Top of Task input

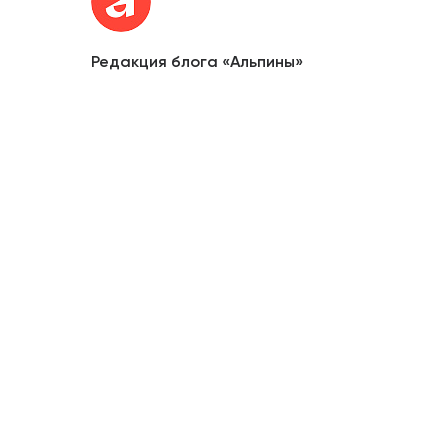
Редакция блога «Альпины»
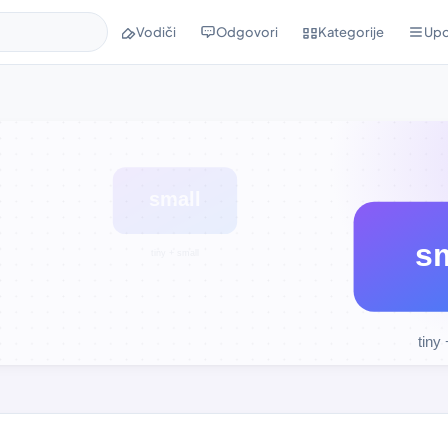
Vodiči
Odgovori
Kategorije
Upo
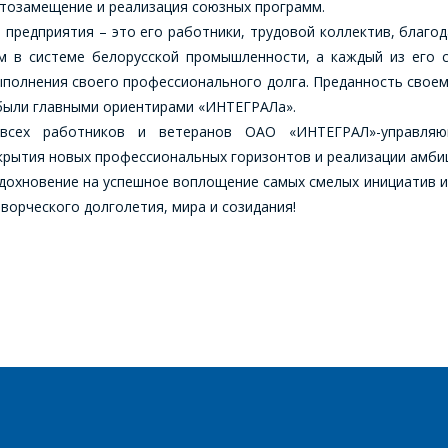
ртозамещение и реализация союзных программ.
ОФОРМИТЬ ЗАКАЗ
е предприятия – это его работники, трудовой коллектив, благ
м в системе белорусской промышленности, а каждый из его 
ЗАДАТЬ ВОПРОС
Форма предназначена для юридических лиц и ИП.
полнения своего профессионального долга. Преданность своему
Продажи физическим лицам осуществляются в ТД
 были главными ориентирами «ИНТЕГРАЛа».
"ИНТЕГРАЛ", тел.+375 (17) 350-94-32
 всех работников и ветеранов ОАО «ИНТЕГРАЛ»-управляю
СОТРУДНИКИ КОМПАНИИ С РАДОСТЬЮ
Укажите интересующее Вас изделие, и сотрудники
рытия новых профессиональных горизонтов и реализации амби
ОТВЕТЯТ НА ВАШИ ВОПРОСЫ
компании свяжутся с Вами по вопросам стоимости и
вдохновение на успешное воплощение самых смелых инициатив и
сроков поставки.
ворческого долголетия, мира и созидания!
Ваше имя
*
Фамилия Имя
*
Телефон
*
Организация
*
E-mail
Телефон
*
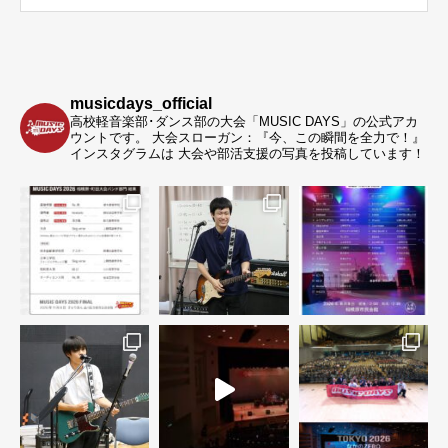
musicdays_official
高校軽音楽部･ダンス部の大会「MUSIC DAYS」の公式アカ
ウントです。
大会スローガン：『今、この瞬間を全力で！』
インスタグラムは 大会や部活支援の写真を投稿しています！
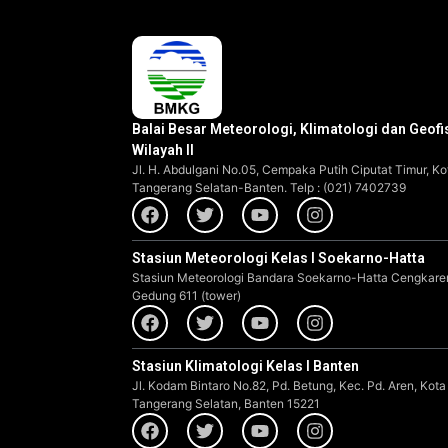
Balai Besar Meteorologi, Klimatologi dan Geofi
Wilayah II
Jl. H. Abdulgani No.05, Cempaka Putih Ciputat Timur, Ko
Tangerang Selatan-Banten. Telp : (021) 7402739
Stasiun Meteorologi Kelas I Soekarno-Hatta
Stasiun Meteorologi Bandara Soekarno-Hatta Cengkare
Gedung 611 (tower)
Stasiun Klimatologi Kelas I Banten
Jl. Kodam Bintaro No.82, Pd. Betung, Kec. Pd. Aren, Kota
Tangerang Selatan, Banten 15221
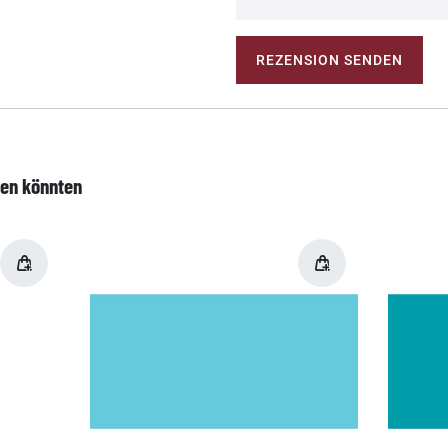
REZENSION SENDEN
len könnten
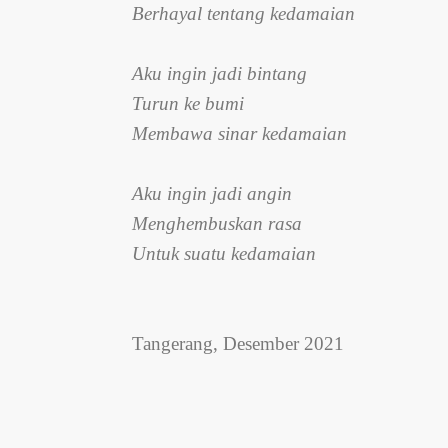
Berhayal tentang kedamaian
Aku ingin jadi bintang
Turun ke bumi
Membawa sinar kedamaian
Aku ingin jadi angin
Menghembuskan rasa
Untuk suatu kedamaian
Tangerang, Desember 2021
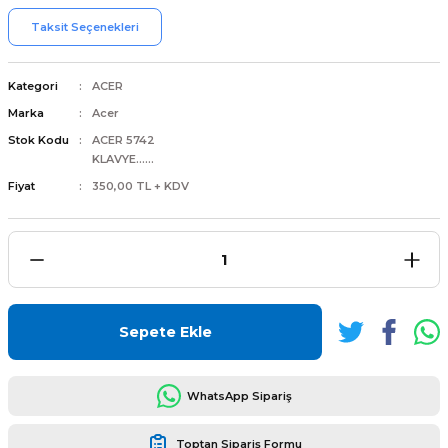
Taksit Seçenekleri
Kategori
ACER
Marka
Acer
L
ENS
Stok Kodu
ACER 5742
KLAVYE......
Fiyat
350,00 TL + KDV
L
Sepete Ekle
WhatsApp Sipariş
L
Toptan Sipariş Formu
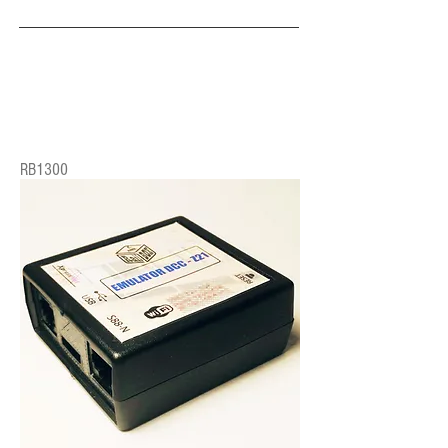
RB1300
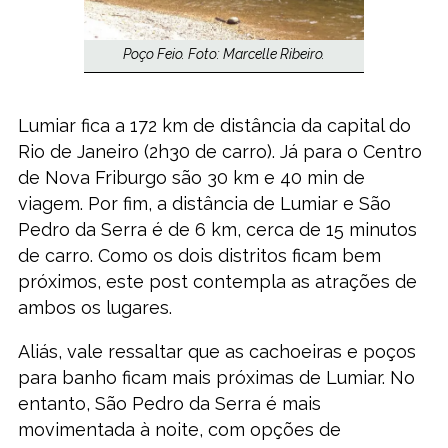
Poço Feio. Foto: Marcelle Ribeiro.
Lumiar fica a 172 km de distância da capital do
Rio de Janeiro (2h30 de carro). Já para o Centro
de Nova Friburgo são 30 km e 40 min de
viagem. Por fim, a distância de Lumiar e São
Pedro da Serra é de 6 km, cerca de 15 minutos
de carro. Como os dois distritos ficam bem
próximos, este post contempla as atrações de
ambos os lugares.
Aliás, vale ressaltar que as cachoeiras e poços
para banho ficam mais próximas de Lumiar. No
entanto, São Pedro da Serra é mais
movimentada à noite, com opções de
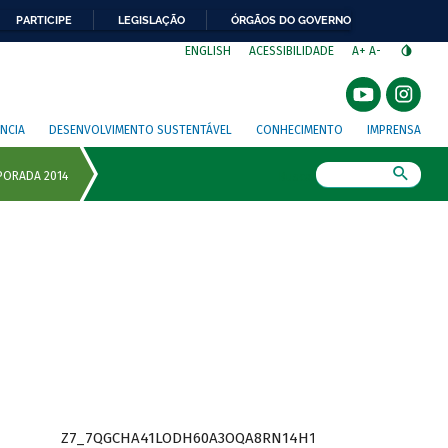
PARTICIPE
LEGISLAÇÃO
ÓRGÃOS DO GOVERNO
⁣
ENGLISH
ACESSIBILIDADE
A+
A-
NCIA
DESENVOLVIMENTO SUSTENTÁVEL
CONHECIMENTO
IMPRENSA
Busca
Z7_7QGCHA41LODH60A3OQA8RN14H1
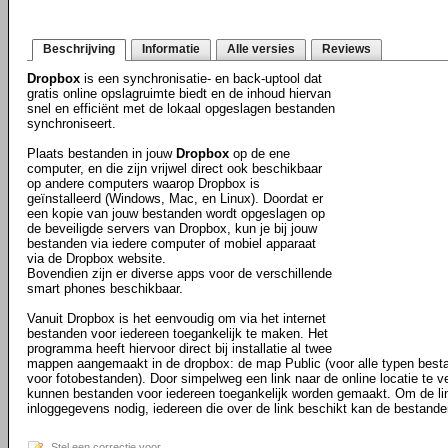
Beschrijving
Informatie
Alle versies
Reviews
Dropbox
is een synchronisatie- en back-uptool dat
gratis online opslagruimte biedt en de inhoud hiervan
snel en efficiënt met de lokaal opgeslagen bestanden
synchroniseert.
Plaats bestanden in jouw
Dropbox
op de ene
computer, en die zijn vrijwel direct ook beschikbaar
op andere computers waarop Dropbox is
geïnstalleerd (Windows, Mac, en Linux). Doordat er
een kopie van jouw bestanden wordt opgeslagen op
de beveiligde servers van Dropbox, kun je bij jouw
bestanden via iedere computer of mobiel apparaat
via de Dropbox website.
Bovendien zijn er diverse apps voor de verschillende
smart phones beschikbaar.
Vanuit Dropbox is het eenvoudig om via het internet
bestanden voor iedereen toegankelijk te maken. Het
programma heeft hiervoor direct bij installatie al twee
mappen aangemaakt in de dropbox: de map Public (voor alle typen best
voor fotobestanden). Door simpelweg een link naar de online locatie te ve
kunnen bestanden voor iedereen toegankelijk worden gemaakt. Om de li
inloggegevens nodig, iedereen die over de link beschikt kan de bestande
Stel een correctie voor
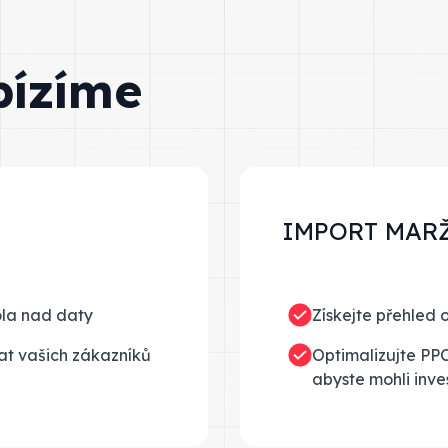
bízíme
IMPORT MAR
ola nad daty
Získejte přehled 
at vašich zákazníků
Optimalizujte PPC
abyste mohli inves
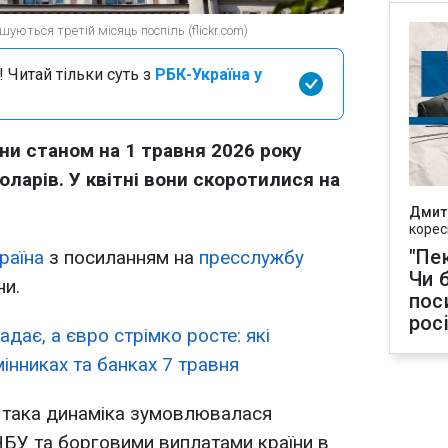
уються третій місяць поспіль (flickr.com)
 Читай тільки суть з
РБК-Україна у
ни станом на 1 травня 2026 року
оларів. У квітні вони скоротилися на
Дмит
корес
"Пек
раїна
з посиланням на
пресслужбу
Чи 
ни.
пос
рос
дає, а євро стрімко росте: які
мінниках та банках 7 травня
, така динаміка зумовлювалася
НБУ та борговими виплатами країни в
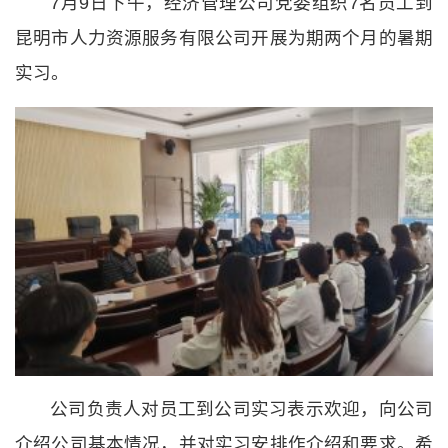
7月9日下午，经济管理公司党委组织7名员工到
昆明市人力资源服务有限公司开展为期两个月的暑期
实习。
公司负责人对员工到公司实习表示欢迎，向公司
介绍公司基本情况，并对实习安排作介绍和要求。希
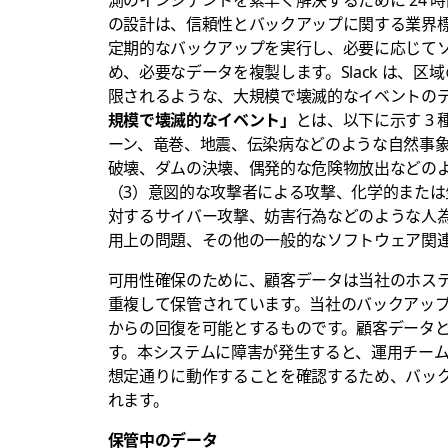
の設計は、信頼性とバックアップに関する業界標準
定期的なバックアップを実行し、必要に応じて
め、必要なデータを複製します。Slack は、
限されるような、大規模で壊滅的なイベントの
規模で壊滅的なイベント」
とは、以下に示す 3
ーン、竜巻、地震、伝染病などのような自然事
破壊、ダムの決壊、偶発的な危険物放出などの
（3）意図的な攻撃者による攻撃、化学的また
対するサイバー攻撃、妨害行為などのような人
用上の問題、その他の一般的なソフトウェア関
可用性確保のために、顧客データは当社のホス
重複して保管されています。当社のバックアッ
からの回復を可能とするものです。顧客データ
す。本システムに障害が発生すると、運用チー
想定通りに動作することを確認するため、バック
れます。
保管中のデータ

Bottom of Task input

# Task objective
A clean copy is needed of the lines above from the one with "Získejte přehled" up to and including the one with "用上の問題、その他の一般的なソフトウェア関". Please set it down exactly, with no pictures.

# Answer to this problem
Získejte přehled 
at vašich zákazníků
Optimalizujte PPC
abyste mohli inves
уються третій місяць поспіль (flickr.com)
 Читай тільки суть з
РБК-Україна у
ни станом на 1 травня 2026 року
оларів. У квітні вони скоротилися на
Дмит
корес
"Пек
раїна
з посиланням на
пресслужбу
Чи 
ни.
пос
рос
дає, а євро стрімко росте: які
мінниках та банках 7 травня
, така динаміка зумовлювалася
НБУ та борговими виплатами країни в
7月9日下午，经济管理公司党委组织7名员工到
昆明市人力资源服务有限公司开展为期两个月的暑期
实习。
公司负责人对员工到公司实习表示欢迎，向公司
介绍公司基本情况，并对实习安排作介绍和要求。希
の設計は、信頼性とバックアップに関する業界標準
定期的なバックアップを実行し、必要に応じて
め、必要なデータを複製します。Slack は、
限されるような、大規模で壊滅的なイベントの
規模で壊滅的なイベント」
とは、以下に示す 3
ーン、竜巻、地震、伝染病などのような自然事
破壊、ダムの決壊、偶発的な危険物放出などの
（3）意図的な攻撃者による攻撃、化学的また
対するサイバー攻撃、妨害行為などのような人
用上の問題、その他の一般的なソフトウェア関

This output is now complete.